Victims of the Manila bus hijack have been flown back to Hong Kong, two days after the deadly siege which left eight tourists dead.

Survivors, relatives of the victims and coffins carrying those who died left the Philippine capital after a ceremony at the airport.

They left as the Philippines observed a day of mourning for the dead.

Philippine police have admitted to poor handling of the siege and several officers have been removed from duty.

They have been accused of failing to respond quickly or effectively enough after the bus was hijacked by an armed former police officer who wanted his job back.


At the airport in Manila, the eight coffins were loaded on to a specially chartered plane for the journey home, after a Buddhist ceremony.

Most of the survivors of the siege flew home on the same plane.
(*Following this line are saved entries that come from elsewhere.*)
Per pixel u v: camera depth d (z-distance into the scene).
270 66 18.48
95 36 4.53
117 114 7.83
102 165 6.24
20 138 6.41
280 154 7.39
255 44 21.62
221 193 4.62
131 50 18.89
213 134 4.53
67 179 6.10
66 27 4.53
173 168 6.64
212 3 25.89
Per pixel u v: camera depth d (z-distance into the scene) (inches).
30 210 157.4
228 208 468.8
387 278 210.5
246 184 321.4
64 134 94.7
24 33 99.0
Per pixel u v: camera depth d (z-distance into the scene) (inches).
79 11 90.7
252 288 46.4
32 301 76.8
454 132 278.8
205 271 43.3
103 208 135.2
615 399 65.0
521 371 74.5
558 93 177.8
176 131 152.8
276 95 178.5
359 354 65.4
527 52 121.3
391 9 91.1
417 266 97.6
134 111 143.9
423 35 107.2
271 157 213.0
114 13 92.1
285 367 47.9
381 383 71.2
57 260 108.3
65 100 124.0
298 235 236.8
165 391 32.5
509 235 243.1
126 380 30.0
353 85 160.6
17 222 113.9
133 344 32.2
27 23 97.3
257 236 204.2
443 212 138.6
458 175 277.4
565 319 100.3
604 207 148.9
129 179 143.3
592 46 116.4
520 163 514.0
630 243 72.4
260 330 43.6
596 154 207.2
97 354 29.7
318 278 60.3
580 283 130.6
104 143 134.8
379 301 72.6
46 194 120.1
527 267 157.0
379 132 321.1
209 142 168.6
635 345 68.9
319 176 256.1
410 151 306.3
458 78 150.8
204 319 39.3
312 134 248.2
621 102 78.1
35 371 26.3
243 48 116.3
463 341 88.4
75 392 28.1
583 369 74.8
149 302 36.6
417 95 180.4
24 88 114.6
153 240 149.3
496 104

Of 25 people initially taken hostage, nine were freed following initial negotiations and seven others were later rescued after police marksmen killed the gunman.

Of these, one person remains in intensive care in Manila and another will be flown home on a medivac plane.

Three of those who died were members of a familiy of five on board the bus with dual Hong Kong-Canadian citizenship, police have confirmed.

Both Chinese and Hong Kong officials have voiced concern about how the hijacking was handled.

It took armed police about an hour to gain access to the bus after they began trying to smash its windows with sledgehammers.

A spokesman for the Philippine police said that four officers who led the assault team had been suspended pending an investigation.

Manila police chief Rodolfo Magtibay has also said he will take a leave of absence.

Police said that the firearms used by the police assault team would be checked to determine whether any of the hostages had been hit by police fire.

Officials have also suggested that the media coverage of the siege - the incident was shown on live television - may have elevated tensions.

Police believe the hostage-taker was monitoring TV coverage from inside the bus, which contributed to his agitation as the crisis came to a head.